Passage shown |
Hi All,
I have read the links from Joel. It seems one of its main focus is vectorization of loop with vector predicate register. I am not sure we need the scalable vector type for it. Let’s see a simple example from the white paper.
1 void example01(int *restrict a, const int *b, const int *c, long N)
2 {
3 long i;
4 for (i = 0; i < N; ++i)
5 a[i] = b[i] + c[i];
6 }
We could imagine roughly the vectorized loop with mask on IR level as below.
header:
%n.broadcast.splatinsert = insertelement <8 x i32> undef, i32 %n, i32 0
%n.vec = shufflevector <8 x i32> %broadcast.splatinsert, <8 x i32> undef, <8 x i32> zeroinitializer
br label %loop.body
loop.body:
%index = phi i32 [ 0, %header ], [ %index.next, %loop.body ]
%mask.vec = phi <8 x i1> [ <i1 true, i1 true, i1 true, i1 true, i1 true, i1 true, i1 true, i1 true>, %header ], [ %mask.vec.next, %loop.body ]
%a.addr = getelementptr inbounds i32, i32* %a, i32 %index
%b.addr = getelementptr inbounds i32, i32* %b, i32 %index
%c.addr = getelementptr inbounds i32, i32* %c, i32 %index
%b.val = call <8 x i32> @llvm.masked.load.v8i32.p0v8i32(<8 x i32>* %b.addr, i32 4, <8 x i1> %mask.vec, <8 x i32> undef)

Supplied information |
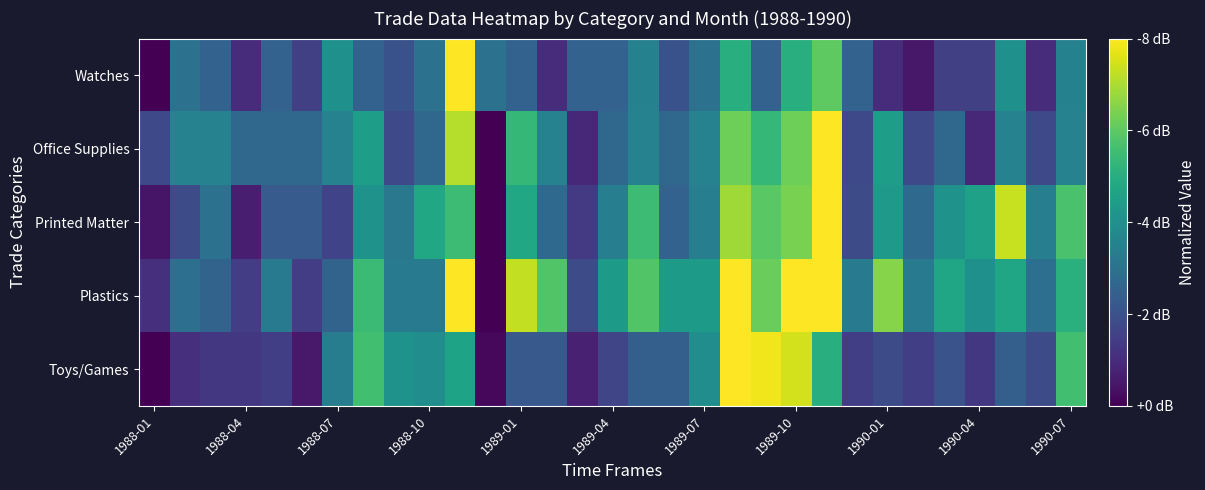

At how many categories does at least one series exceed 0?

31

What is being asked | Reproduce the forum post on masked loop vectorization from the top of the page in full, code included, without changing a character.

Solution |
Hi All,
I have read the links from Joel. It seems one of its main focus is vectorization of loop with vector predicate register. I am not sure we need the scalable vector type for it. Let’s see a simple example from the white paper.
1 void example01(int *restrict a, const int *b, const int *c, long N)
2 {
3 long i;
4 for (i = 0; i < N; ++i)
5 a[i] = b[i] + c[i];
6 }
We could imagine roughly the vectorized loop with mask on IR level as below.
header:
%n.broadcast.splatinsert = insertelement <8 x i32> undef, i32 %n, i32 0
%n.vec = shufflevector <8 x i32> %broadcast.splatinsert, <8 x i32> undef, <8 x i32> zeroinitializer
br label %loop.body
loop.body:
%index = phi i32 [ 0, %header ], [ %index.next, %loop.body ]
%mask.vec = phi <8 x i1> [ <i1 true, i1 true, i1 true, i1 true, i1 true, i1 true, i1 true, i1 true>, %header ], [ %mask.vec.next, %loop.body ]
%a.addr = getelementptr inbounds i32, i32* %a, i32 %index
%b.addr = getelementptr inbounds i32, i32* %b, i32 %index
%c.addr = getelementptr inbounds i32, i32* %c, i32 %index
%b.val = call <8 x i32> @llvm.masked.load.v8i32.p0v8i32(<8 x i32>* %b.addr, i32 4, <8 x i1> %mask.vec, <8 x i32> undef)